Çocukluğuma dair anımsadığım pek az hâtıradan, şüphesiz ki en yürek sızlatıcı olanı şuydu: Bir yaz günü, muhtemelen yorucu bir sokak oyunu sonrasında, sağ elimi bir ağaca dayamış şekilde nefesleniyordum. Ağacın üzerinde gezinen elim, tomurcuğumsu bir şeye ilişti ve kötü bir refleksle tomurcuğumsu şeyi iki parmağımda ezdim. Biraz sonra bunun bir tomurcuk değil (ki öyle olsaydı da, bu yine saldırgan bir hareketti), simsiyah bir böcek olduğunu fark ettim. Hissettiğim ilk şeyin bir mide bulantısı olduğunu çok iyi anımsıyorum. Ama bugün hissettiğim şey, mide bulantısından çok daha ağır, çok daha katlanılmaz. Ellerimin doğa için bir felâket olduğunu hissedebiliyorum ve bu asla bağışlanabilir bir şey değil. Ağaçta gezinmekte olan bir kara böceğin (ki onun, sokakta yürümekte olan bir insandan hiçbir farkı yok) katiliyim. Ve belki de daha fazlasının; bir sineğin, bir karıncanın, bir kelebeğin. Pekâlâ sizin böylesi kötü bir hâtıranız var mı? Yoksa öldürdüğünüz şeye dönüp bakmadınız mı hiç?

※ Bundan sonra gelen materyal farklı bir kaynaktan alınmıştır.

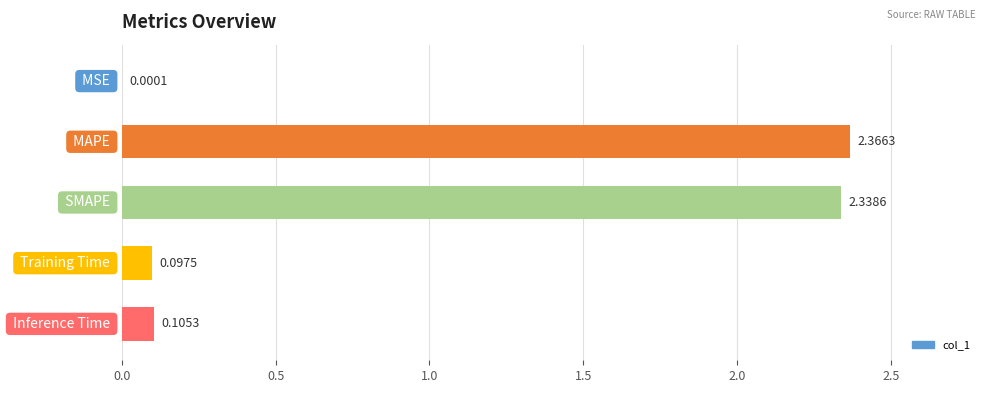

What is the sum of all values?

4.9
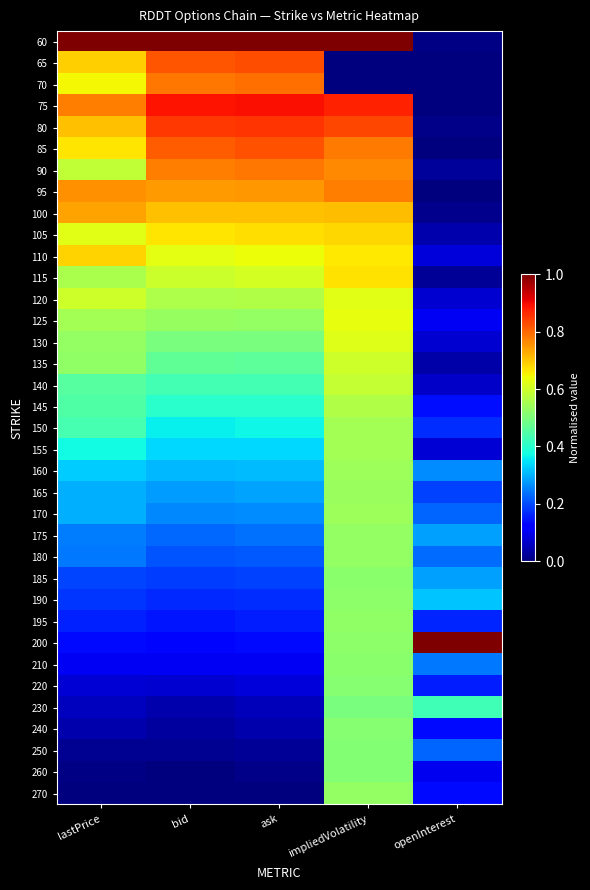

What is the total value across all series at openInterest?

5.3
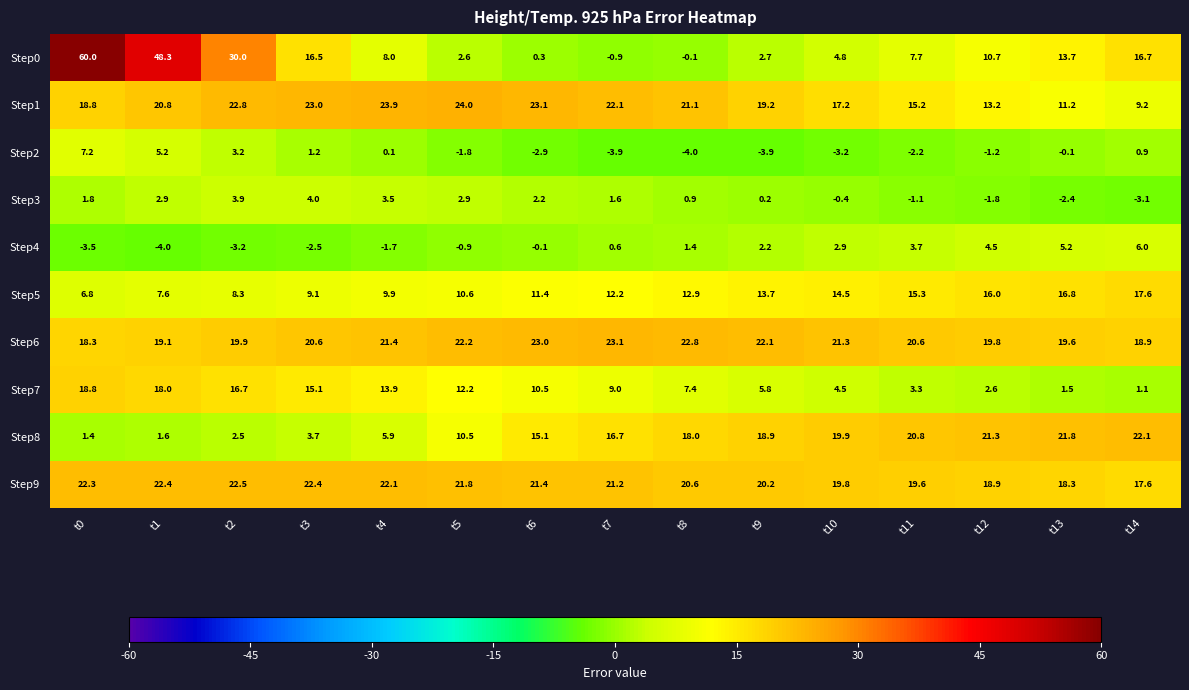

Which series has the largest range (max minus min)?

Step0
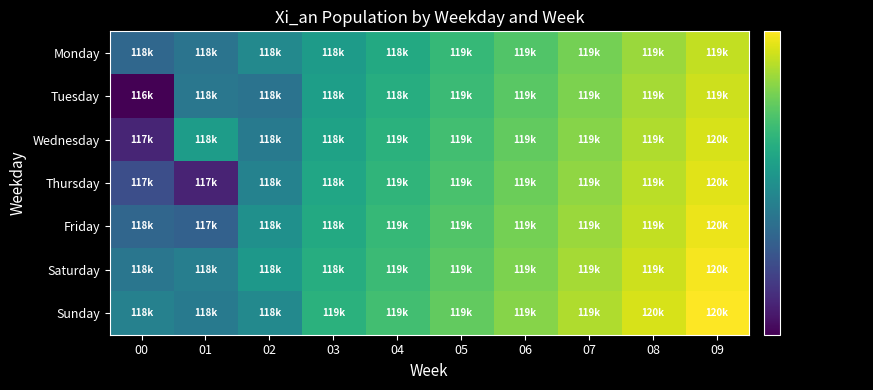

How many distinct data groups are displayed?

7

Konuyu getirmek istediğim asıl yer ise; bir davranışı ahlâkî olarak motive eden şeyin, bütünüyle ahlâk dışı bir paradigma olduğudur. “Öldürmek kötü bir şeydir” önermesi ahlâkî bir atıfta bulunuyor olsa da, öldürülen şeyin kim ya da ne olduğunun önem arz ettiği noktada, davranışımızın ahlâki değerlendirmesi de değişebilir. Söz gelimi bir hamamböceğini, “isyankâr köle zenci”yi ya da “terörist”i öldürmek (ya da meşhur ifadelerle “imhâ etmek”, “etkisiz hâle getirmek”) yukarıdaki ahlâkî önermenin dışında tutulabilir. Oysaki öldürülen, mahalle tanışığınız ve neredeyse senede bir selamlaştığınız pek samimi dostunuz ise, söz konusu cinayet bütünüyle ahlâkın mevzusudur. Tanışığınız olan maktûl bütün erdemleri üzerinde toplamış bir “insanötesi” iken, tanışığınızı öldüren “kalleş”, neredeyse bir ahlâksızlık anıtıdır. Buradaki refleks anlaşılabilir olsa da; bu, düpedüz kötü bir etik standarttır.
Ve buradan hareketle, canlı doğanın her bir parçasının, “canlı olmak” temelinde birbirine denk ve “canlılığını yitirmek” temelinde etik bir muameleye lâyık olduğu açıktır. İnsan, canlı doğanın içinde ahlâkî davranmakla kendini yükümlü kılmış tek varlık olarak, yalnızca bu temeli özümsemeli ve hiç de kapsayıcı olmayan başka türden paradigmaları gözardı etmeyi becerebilmelidir. Bir sineği öldürmek, bir insanı öldürmekten asla daha bağışlanabilir değildir. Ya da düşmanınızın ölümü de tıpkı kahramanınızın ölümü gibi etik bir meseledir.
Bütün bu etik meselelerle uğraşmak istemiyorsanız; bir sineği öldürmekten de, bir insanı öldürmekten imtina ettiğiniz kadar (eğer bu kaçınma, cezadan kaçınma değilse) imtina ediniz.
Hölderlin yurdunuz, Tagore göğünüz,
Camus yâr, Nietzsche yardımcınız olsun.